I’ve stopped asking average Ghanaians how they are doing.  (“Average” refers to waiters, cooks, cleaners and people of that ilk.) Every time I’ve asked, I receive a coded request for money.

  • “My grandmother just passed.  I have to go to a funeral this weekend in Kumasi,” the grounds keeper mentioned.  Normally, when you hear of such news you are expected to make a contribution to help with funeral arrangements.
  • “We’re managing… I haven’t been paid for 7 months,” replied a waiter at Bella Roma.  He then asked if I wanted to hire him.  My friend and I looked at each other and thought he was lying.  Who in their right mind goes to work for 7 months without pay?  I figured that he’s making money off of tips which probably covers his expenses.

Basically, any time I’ve asked the insincere American “How are you?”  I get some story about a sick family member, poor wages, rising costs, or funeral expenses.  I even heard tales of woe from my staff.  My most annoying sales lady asked for a “loan” because she had used most of her savings for a certificate/masters program.  Another lady wanted an advance for school fees.

For a while I was sympathetic and may give “something small.”  Now, I just don’t ask.  If I forget myself, then I will respond to the latest tale of woe by saying, “I’m just managing as well.”  That usually keeps them quiet.

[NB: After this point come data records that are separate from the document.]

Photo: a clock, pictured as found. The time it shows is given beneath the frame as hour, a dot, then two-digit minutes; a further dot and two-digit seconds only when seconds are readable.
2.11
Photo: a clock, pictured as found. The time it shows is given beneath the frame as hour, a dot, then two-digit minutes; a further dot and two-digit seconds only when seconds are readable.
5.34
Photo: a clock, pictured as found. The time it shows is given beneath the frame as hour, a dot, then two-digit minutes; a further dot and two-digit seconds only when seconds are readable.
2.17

A few weeks ago, I was waiting for a friend in his car.  A young boy of 8 or 9 saw me from at least 100 ft and walked up to my open window.  He made the universal sign for “I’m hungry” and “I beg.” His brashness put me off.  Instead of moving on, he just kept standing there.  So I moved the car down the road.  He walked to me and repeated his begging pose.  I moved the car again.  And again he followed.  At this point, my friend returned and he scolded the boy and was getting ready to smack him.  I convinced him to refrain from beating him and we went on our way.

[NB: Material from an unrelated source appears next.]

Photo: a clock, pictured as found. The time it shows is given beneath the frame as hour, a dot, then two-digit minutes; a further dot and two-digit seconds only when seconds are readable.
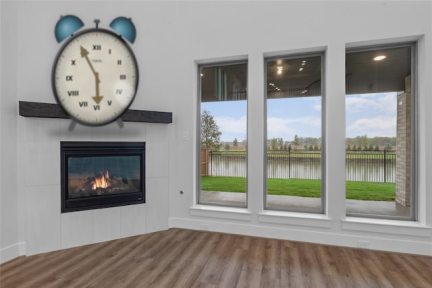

This habit of asking for money is so common that I often wonder if these Ghanaians feel any shame in asking.  To be fair, I came across the same baksheesh culture when I was in Egypt.  (Some people there expect you to give them money without providing a service or good in return.)  Probably not.  In contrast, both Americans and East Asians would rather not ask for financial assistance unless it was absolutely necessary.  Actually for some people they would rather pretend that everything is fine than reveal any sign of weakness.  Obviously, I don’t live in that world.